Saadet içe kapanıyor! Daha önemlisi ise son 15 yılda toplumun sosyolojik yapısındaki değişimdi. Araştırmacı Yazar Müfit Yüksel bu konuda şöyle diyordu: "Tarikatların siyaset açısından önemli olmaması mümkün değil. Ama toplum sekülerleştikçe tarikatlar da o anlamda etkisini kaybediyor. Ve çözülüyor. Dindar kesim bir şekilde iktidara geldi ve güç elde etti.
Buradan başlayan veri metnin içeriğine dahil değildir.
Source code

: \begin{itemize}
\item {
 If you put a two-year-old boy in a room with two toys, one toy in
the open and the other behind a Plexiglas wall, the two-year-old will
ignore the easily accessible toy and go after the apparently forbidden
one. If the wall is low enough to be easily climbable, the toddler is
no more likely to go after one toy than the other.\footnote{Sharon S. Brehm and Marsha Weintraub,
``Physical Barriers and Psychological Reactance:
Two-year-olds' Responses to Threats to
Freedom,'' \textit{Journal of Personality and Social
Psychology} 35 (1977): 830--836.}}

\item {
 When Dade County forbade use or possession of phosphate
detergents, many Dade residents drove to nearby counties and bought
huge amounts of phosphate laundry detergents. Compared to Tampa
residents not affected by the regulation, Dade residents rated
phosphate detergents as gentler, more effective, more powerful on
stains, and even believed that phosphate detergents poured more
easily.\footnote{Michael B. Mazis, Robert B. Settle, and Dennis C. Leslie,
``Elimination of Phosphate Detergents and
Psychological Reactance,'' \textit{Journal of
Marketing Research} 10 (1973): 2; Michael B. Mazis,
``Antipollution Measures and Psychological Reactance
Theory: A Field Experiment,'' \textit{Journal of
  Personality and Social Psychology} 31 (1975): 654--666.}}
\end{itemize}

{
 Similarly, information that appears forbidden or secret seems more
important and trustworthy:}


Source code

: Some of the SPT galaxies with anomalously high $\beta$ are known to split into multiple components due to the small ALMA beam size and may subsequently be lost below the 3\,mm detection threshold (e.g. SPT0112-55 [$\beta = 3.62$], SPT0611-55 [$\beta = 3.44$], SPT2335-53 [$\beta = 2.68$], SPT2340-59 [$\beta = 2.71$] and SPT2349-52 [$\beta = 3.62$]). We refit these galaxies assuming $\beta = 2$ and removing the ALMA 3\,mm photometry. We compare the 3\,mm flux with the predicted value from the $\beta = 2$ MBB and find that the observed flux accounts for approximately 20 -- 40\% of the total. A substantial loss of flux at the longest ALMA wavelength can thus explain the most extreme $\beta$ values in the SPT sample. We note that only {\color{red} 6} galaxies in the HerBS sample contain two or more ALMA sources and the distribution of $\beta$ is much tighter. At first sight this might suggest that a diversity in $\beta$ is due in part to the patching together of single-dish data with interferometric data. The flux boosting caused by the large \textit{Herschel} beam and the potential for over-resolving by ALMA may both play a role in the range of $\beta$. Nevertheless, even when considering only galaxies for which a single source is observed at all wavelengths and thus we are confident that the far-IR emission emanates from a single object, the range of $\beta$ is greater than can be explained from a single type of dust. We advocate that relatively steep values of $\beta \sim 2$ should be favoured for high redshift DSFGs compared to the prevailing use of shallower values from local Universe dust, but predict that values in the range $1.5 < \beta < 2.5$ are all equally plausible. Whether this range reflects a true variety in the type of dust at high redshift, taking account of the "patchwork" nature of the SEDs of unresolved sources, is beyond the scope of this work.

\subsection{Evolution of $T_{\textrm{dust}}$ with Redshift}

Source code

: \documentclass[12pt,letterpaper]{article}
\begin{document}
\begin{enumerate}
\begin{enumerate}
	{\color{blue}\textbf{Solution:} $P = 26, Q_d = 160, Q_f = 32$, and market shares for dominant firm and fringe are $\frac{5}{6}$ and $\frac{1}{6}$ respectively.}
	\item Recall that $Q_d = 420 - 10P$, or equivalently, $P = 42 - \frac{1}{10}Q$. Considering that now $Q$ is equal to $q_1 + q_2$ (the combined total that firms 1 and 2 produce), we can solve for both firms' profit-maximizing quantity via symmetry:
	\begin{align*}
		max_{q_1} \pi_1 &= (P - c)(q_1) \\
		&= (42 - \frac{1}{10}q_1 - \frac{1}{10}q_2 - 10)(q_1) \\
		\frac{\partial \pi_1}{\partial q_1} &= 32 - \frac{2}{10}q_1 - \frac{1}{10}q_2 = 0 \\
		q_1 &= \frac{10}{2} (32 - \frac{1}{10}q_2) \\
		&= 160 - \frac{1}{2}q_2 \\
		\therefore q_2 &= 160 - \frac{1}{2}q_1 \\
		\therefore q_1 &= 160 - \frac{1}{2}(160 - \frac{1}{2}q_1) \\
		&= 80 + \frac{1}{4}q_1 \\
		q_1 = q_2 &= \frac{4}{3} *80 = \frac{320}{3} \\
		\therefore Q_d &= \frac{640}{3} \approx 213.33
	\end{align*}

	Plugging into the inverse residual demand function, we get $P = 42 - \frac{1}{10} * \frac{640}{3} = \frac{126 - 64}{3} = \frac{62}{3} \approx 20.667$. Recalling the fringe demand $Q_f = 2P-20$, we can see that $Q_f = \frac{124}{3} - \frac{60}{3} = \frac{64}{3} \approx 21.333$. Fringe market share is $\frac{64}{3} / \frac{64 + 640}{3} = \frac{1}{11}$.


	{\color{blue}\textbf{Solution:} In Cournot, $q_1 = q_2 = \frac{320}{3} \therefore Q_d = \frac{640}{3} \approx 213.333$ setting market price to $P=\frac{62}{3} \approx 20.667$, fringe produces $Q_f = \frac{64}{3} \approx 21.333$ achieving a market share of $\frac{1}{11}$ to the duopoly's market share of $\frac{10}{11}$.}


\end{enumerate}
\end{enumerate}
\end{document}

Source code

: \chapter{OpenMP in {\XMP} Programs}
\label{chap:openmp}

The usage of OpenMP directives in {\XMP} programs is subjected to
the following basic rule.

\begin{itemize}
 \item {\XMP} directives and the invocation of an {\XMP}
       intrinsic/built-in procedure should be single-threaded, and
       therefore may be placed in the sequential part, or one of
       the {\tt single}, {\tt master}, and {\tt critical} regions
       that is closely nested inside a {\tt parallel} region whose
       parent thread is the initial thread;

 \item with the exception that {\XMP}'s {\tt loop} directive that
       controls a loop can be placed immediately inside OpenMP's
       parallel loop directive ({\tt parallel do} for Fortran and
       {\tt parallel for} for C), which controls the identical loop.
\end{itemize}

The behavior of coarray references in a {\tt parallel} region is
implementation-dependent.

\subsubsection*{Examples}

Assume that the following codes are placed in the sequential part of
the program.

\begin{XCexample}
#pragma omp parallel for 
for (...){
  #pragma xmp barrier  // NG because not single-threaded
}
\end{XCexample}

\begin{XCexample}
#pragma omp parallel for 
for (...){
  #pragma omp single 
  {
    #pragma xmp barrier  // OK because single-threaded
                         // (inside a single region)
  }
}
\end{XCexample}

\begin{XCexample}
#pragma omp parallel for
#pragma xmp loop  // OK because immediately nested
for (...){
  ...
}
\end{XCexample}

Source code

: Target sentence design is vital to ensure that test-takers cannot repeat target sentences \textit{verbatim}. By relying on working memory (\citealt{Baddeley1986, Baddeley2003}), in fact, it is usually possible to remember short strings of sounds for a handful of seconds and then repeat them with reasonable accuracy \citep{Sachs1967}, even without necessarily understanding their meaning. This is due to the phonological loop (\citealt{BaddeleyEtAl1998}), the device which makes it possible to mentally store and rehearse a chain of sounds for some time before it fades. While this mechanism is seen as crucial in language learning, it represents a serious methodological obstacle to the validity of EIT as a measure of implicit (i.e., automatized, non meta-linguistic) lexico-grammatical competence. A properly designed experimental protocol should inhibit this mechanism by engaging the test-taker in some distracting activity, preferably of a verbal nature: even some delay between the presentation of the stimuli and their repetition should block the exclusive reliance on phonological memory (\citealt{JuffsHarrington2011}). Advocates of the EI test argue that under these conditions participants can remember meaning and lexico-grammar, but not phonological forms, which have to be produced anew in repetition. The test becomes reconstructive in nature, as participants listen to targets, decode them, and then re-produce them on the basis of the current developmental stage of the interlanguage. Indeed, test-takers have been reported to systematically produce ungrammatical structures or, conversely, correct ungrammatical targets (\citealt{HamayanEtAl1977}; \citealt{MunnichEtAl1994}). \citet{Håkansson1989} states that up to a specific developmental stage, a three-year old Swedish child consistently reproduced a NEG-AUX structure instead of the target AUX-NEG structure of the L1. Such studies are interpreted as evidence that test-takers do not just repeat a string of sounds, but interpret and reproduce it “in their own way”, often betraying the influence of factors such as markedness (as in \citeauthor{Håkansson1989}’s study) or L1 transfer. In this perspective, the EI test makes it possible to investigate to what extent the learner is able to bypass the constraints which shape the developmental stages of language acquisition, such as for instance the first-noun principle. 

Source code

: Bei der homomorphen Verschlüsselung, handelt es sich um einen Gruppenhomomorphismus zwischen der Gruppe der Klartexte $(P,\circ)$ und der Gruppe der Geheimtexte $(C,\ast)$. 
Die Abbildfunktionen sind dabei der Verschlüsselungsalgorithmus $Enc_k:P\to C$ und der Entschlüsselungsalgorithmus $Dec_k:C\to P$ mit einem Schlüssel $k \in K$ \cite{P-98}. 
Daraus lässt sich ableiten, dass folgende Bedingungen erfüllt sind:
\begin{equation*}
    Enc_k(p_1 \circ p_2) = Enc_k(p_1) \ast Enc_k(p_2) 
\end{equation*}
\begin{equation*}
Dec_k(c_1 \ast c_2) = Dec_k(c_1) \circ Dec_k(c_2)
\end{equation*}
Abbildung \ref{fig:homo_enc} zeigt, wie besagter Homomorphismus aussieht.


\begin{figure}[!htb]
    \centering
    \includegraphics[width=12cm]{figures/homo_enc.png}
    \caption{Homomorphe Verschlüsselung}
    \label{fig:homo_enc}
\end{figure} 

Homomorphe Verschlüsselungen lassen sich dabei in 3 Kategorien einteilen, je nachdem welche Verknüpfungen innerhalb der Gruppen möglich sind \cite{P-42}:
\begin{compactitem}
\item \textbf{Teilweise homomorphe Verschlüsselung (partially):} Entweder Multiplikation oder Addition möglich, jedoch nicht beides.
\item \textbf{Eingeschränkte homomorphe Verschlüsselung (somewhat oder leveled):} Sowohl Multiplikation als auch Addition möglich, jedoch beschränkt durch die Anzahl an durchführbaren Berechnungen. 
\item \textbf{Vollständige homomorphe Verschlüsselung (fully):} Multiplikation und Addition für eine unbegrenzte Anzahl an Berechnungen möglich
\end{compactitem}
Merkeze taşındı. Her alanda merkeze taşındıkça bireyselleşme de arttı. Bu nedenle blok oydan söz etmek zor." Tarikatlarla ilgili bu genel tespiti yapan Yüksel'e Erbakan'ın son görüşmesinin ne anlama geldiğini soruyorum. İlginç bir değerlendirme yapıyor: "Saadet Partisi tekrar eski geleneksel çizgisine büzülmeye başladı. Yani 91'de bir açılım yaptı, şimdi içe kapanıyor. Çünkü o açılımın zarar verdiğini gördü. İlk büyük zarar Türkeş'le yaptığı ittifakla oldu ve blok halinde Kürt oylarını kaybetti. Bu HADEP'i doğurdu. Sonra da buna benzer pek çok açılımı oldu. Bu açılımlar dolayısıyla AK Parti'nin doğduğuna inanıyorlar. Fakat artık büzülse bile Saadet Partisi'nin politbürosu yaşlandı. Ya el değiştirir ya da defnedilir."